*** Data extract ***

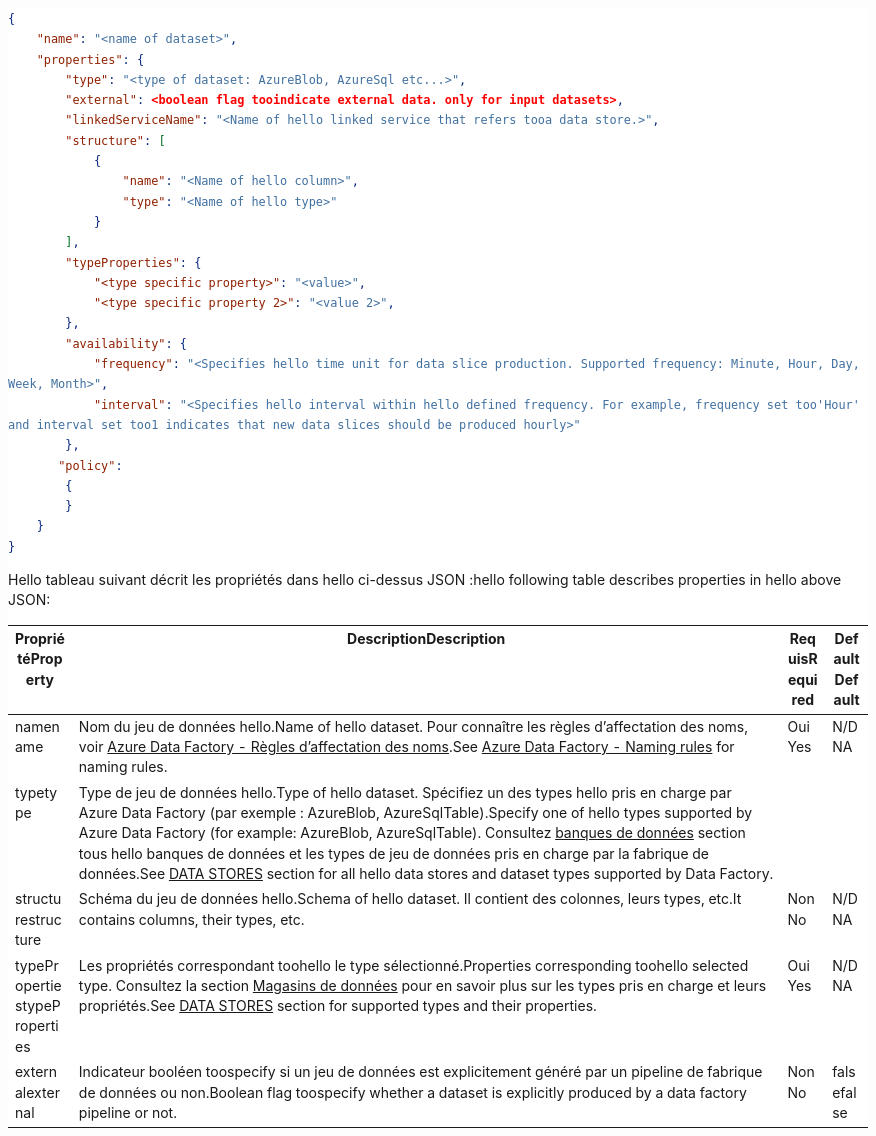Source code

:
 ```json
{
    "name": "<name of dataset>",
    "properties": {
        "type": "<type of dataset: AzureBlob, AzureSql etc...>",
        "external": <boolean flag tooindicate external data. only for input datasets>,
        "linkedServiceName": "<Name of hello linked service that refers tooa data store.>",
        "structure": [
            {
                "name": "<Name of hello column>",
                "type": "<Name of hello type>"
            }
        ],
        "typeProperties": {
            "<type specific property>": "<value>",
            "<type specific property 2>": "<value 2>",
        },
        "availability": {
            "frequency": "<Specifies hello time unit for data slice production. Supported frequency: Minute, Hour, Day, Week, Month>",
            "interval": "<Specifies hello interval within hello defined frequency. For example, frequency set too'Hour' and interval set too1 indicates that new data slices should be produced hourly>"
        },
       "policy":
        {      
        }
    }
}
```

<span data-ttu-id="0ccf0-319">Hello tableau suivant décrit les propriétés dans hello ci-dessus JSON :</span><span class="sxs-lookup"><span data-stu-id="0ccf0-319">hello following table describes properties in hello above JSON:</span></span>   

| <span data-ttu-id="0ccf0-320">Propriété</span><span class="sxs-lookup"><span data-stu-id="0ccf0-320">Property</span></span> | <span data-ttu-id="0ccf0-321">Description</span><span class="sxs-lookup"><span data-stu-id="0ccf0-321">Description</span></span> | <span data-ttu-id="0ccf0-322">Requis</span><span class="sxs-lookup"><span data-stu-id="0ccf0-322">Required</span></span> | <span data-ttu-id="0ccf0-323">Default</span><span class="sxs-lookup"><span data-stu-id="0ccf0-323">Default</span></span> |
| --- | --- | --- | --- |
| <span data-ttu-id="0ccf0-324">name</span><span class="sxs-lookup"><span data-stu-id="0ccf0-324">name</span></span> | <span data-ttu-id="0ccf0-325">Nom du jeu de données hello.</span><span class="sxs-lookup"><span data-stu-id="0ccf0-325">Name of hello dataset.</span></span> <span data-ttu-id="0ccf0-326">Pour connaître les règles d’affectation des noms, voir [Azure Data Factory - Règles d’affectation des noms](data-factory-naming-rules.md).</span><span class="sxs-lookup"><span data-stu-id="0ccf0-326">See [Azure Data Factory - Naming rules](data-factory-naming-rules.md) for naming rules.</span></span> |<span data-ttu-id="0ccf0-327">Oui</span><span class="sxs-lookup"><span data-stu-id="0ccf0-327">Yes</span></span> |<span data-ttu-id="0ccf0-328">N/D</span><span class="sxs-lookup"><span data-stu-id="0ccf0-328">NA</span></span> |
| <span data-ttu-id="0ccf0-329">type</span><span class="sxs-lookup"><span data-stu-id="0ccf0-329">type</span></span> | <span data-ttu-id="0ccf0-330">Type de jeu de données hello.</span><span class="sxs-lookup"><span data-stu-id="0ccf0-330">Type of hello dataset.</span></span> <span data-ttu-id="0ccf0-331">Spécifiez un des types hello pris en charge par Azure Data Factory (par exemple : AzureBlob, AzureSqlTable).</span><span class="sxs-lookup"><span data-stu-id="0ccf0-331">Specify one of hello types supported by Azure Data Factory (for example: AzureBlob, AzureSqlTable).</span></span> <span data-ttu-id="0ccf0-332">Consultez [banques de données](#data-stores) section tous hello banques de données et les types de jeu de données pris en charge par la fabrique de données.</span><span class="sxs-lookup"><span data-stu-id="0ccf0-332">See [DATA STORES](#data-stores) section for all hello data stores and dataset types supported by Data Factory.</span></span> | 
| <span data-ttu-id="0ccf0-333">structure</span><span class="sxs-lookup"><span data-stu-id="0ccf0-333">structure</span></span> | <span data-ttu-id="0ccf0-334">Schéma du jeu de données hello.</span><span class="sxs-lookup"><span data-stu-id="0ccf0-334">Schema of hello dataset.</span></span> <span data-ttu-id="0ccf0-335">Il contient des colonnes, leurs types, etc.</span><span class="sxs-lookup"><span data-stu-id="0ccf0-335">It contains columns, their types, etc.</span></span> | <span data-ttu-id="0ccf0-336">Non</span><span class="sxs-lookup"><span data-stu-id="0ccf0-336">No</span></span> |<span data-ttu-id="0ccf0-337">N/D</span><span class="sxs-lookup"><span data-stu-id="0ccf0-337">NA</span></span> |
| <span data-ttu-id="0ccf0-338">typeProperties</span><span class="sxs-lookup"><span data-stu-id="0ccf0-338">typeProperties</span></span> | <span data-ttu-id="0ccf0-339">Les propriétés correspondant toohello le type sélectionné.</span><span class="sxs-lookup"><span data-stu-id="0ccf0-339">Properties corresponding toohello selected type.</span></span> <span data-ttu-id="0ccf0-340">Consultez la section [Magasins de données](#data-stores) pour en savoir plus sur les types pris en charge et leurs propriétés.</span><span class="sxs-lookup"><span data-stu-id="0ccf0-340">See [DATA STORES](#data-stores) section for supported types and their properties.</span></span> |<span data-ttu-id="0ccf0-341">Oui</span><span class="sxs-lookup"><span data-stu-id="0ccf0-341">Yes</span></span> |<span data-ttu-id="0ccf0-342">N/D</span><span class="sxs-lookup"><span data-stu-id="0ccf0-342">NA</span></span> |
| <span data-ttu-id="0ccf0-343">external</span><span class="sxs-lookup"><span data-stu-id="0ccf0-343">external</span></span> | <span data-ttu-id="0ccf0-344">Indicateur booléen toospecify si un jeu de données est explicitement généré par un pipeline de fabrique de données ou non.</span><span class="sxs-lookup"><span data-stu-id="0ccf0-344">Boolean flag toospecify whether a dataset is explicitly produced by a data factory pipeline or not.</span></span> |<span data-ttu-id="0ccf0-345">Non</span><span class="sxs-lookup"><span data-stu-id="0ccf0-345">No</span></span> |<span data-ttu-id="0ccf0-346">false</span><span class="sxs-lookup"><span data-stu-id="0ccf0-346">false</span></span> |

*** End of Data extract ***

Among the lines above, which hold the word "value"? Report each one.

            "<type specific property>": "<value>",
            "<type specific property 2>": "<value 2>",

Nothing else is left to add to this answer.